Quando
a gente recebe a notícia que a melhor amiga ou irmã está grávida, nossa
primeira reação é dizer “ah, mentira”,
“para de brincar”, “é sério?”. Em seguida a gente ri, sorri,
chora e deseja parabéns. É uma felicidade sem tamanho, sem proporção, sem
medida. Postamos foto no Facebook com a mão na barriga tamanho melancia,
ajudamos nos preparativos do chá de bebê, aguardamos o grande dia. E quando o
grande dia chega, estamos mais nervosas e ansiosas que a própria mãe. Afinal,
ela já vem se preparando há nove meses. Nós, tias, não sabemos o que fazer ou
falar, se não ficar na sala de espera e aguardar o momento de conhecer o
anjinho que chegou na Terra.
Dizem
que amor de mãe é o maior amor que existe, que é incomparável e inexplicável.
Bem, existe várias formas de amar. Não existe quem ama de mais, ou de menos.
Amor de tia é puro como de uma avó, cuidadoso como de uma mãe e protetor como
de um pai. Tia cria laço de amizade com o sobrinho, quer estar presente em cada
novidade, se torna confidente de vida. Não sei como definir o amor de tia, é
indescritível.
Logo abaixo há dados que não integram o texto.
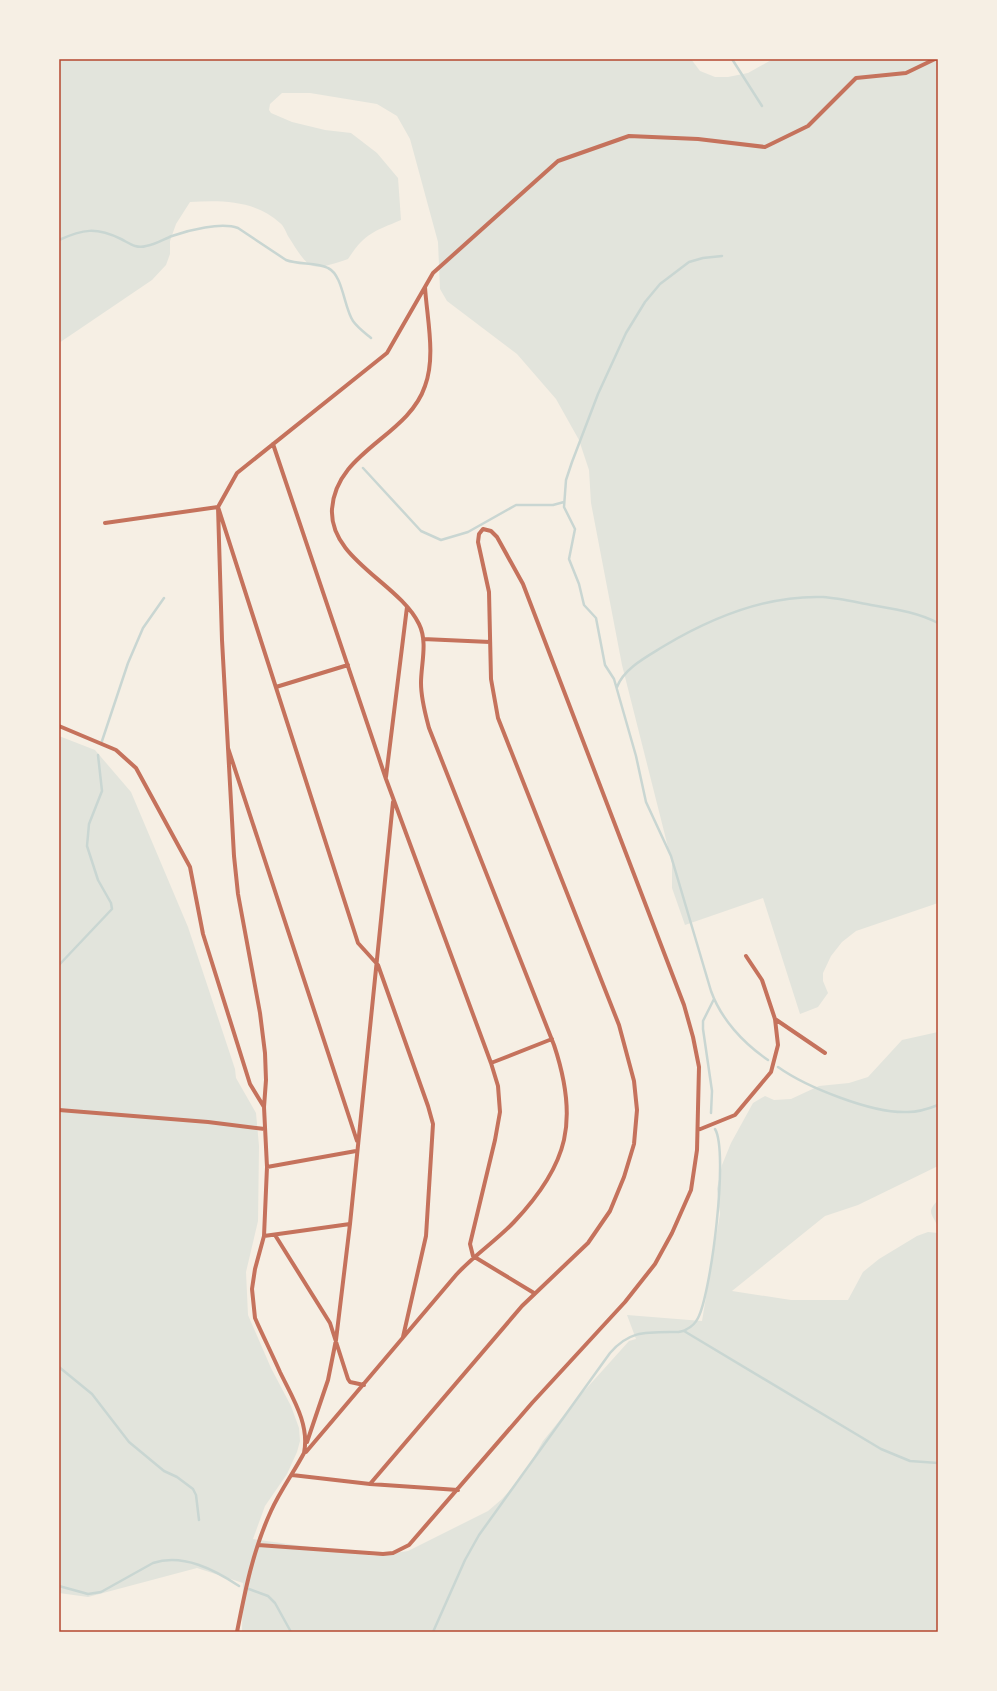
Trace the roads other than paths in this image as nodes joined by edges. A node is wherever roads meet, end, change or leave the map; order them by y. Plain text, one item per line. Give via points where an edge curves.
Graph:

É sorrir por tudo e chorar por nada e almejar que tenha uma vida
trilhada no caminho da luz, que seja uma pessoa boa e faça sempre o bem, o
resto é consequência que a vida se encarrega de colocar no caminho. Que saiba
aproveitar as oportunidades, aprenda que não se morre de amor, que todo erro é
um aprendizado, mas que é burrice repetir os mesmos erros e que não veja a sua
mãe como uma velha chata por não te deixar sair à noite. Que saiba ser humilde,
simples e cultivar suas amizades.
De
início, tentamos ser tias presentes. Com direito a passeio, a banho, a dar
mamadeira, colocar para nanar, só não trocar a fralda - isso deixamos com as
mães. Mas a rotina vem com um tapa-na-cara-de-realidade e te lembra dos
compromissos, das reuniões, do trabalho e etc. Quanto mais a distância, mais a
saudade. Sorte das tias que estão presentes nos primeiros passos sem que veja
só por um vídeo postado, presente na primeira queda do dente de leite e o seu
primeiro dia na creche. Mas bem, se uma coisa que tia aprende é que distância
não significa nada, que ser tia é muito mais que só presentes de aniversário e
que não existe empecilho que nos faça ficar ausentes quando precisarem de nós,
titias corujas e babonas.
Ei
sobrinho(a), não escute sua mãe quando ela dizer “não vai com a sua tia doida”. Ela não entende minha forma de me
comunicar com você, sequer as caretas. Eu não faço a menor ideia de como é ser
mãe, de ser inteiramente responsável por uma vida, nem de como é passar a noite
em claro cuidando de você e qualquer outra coisa que só mães fazem. O tempo não
passa, voa. E caso eu não esteja perto de você, saiba que eu estou presente.
Cá
entre nós, segredo, sua mãe tem razão: Eu sou doida... Doida por você!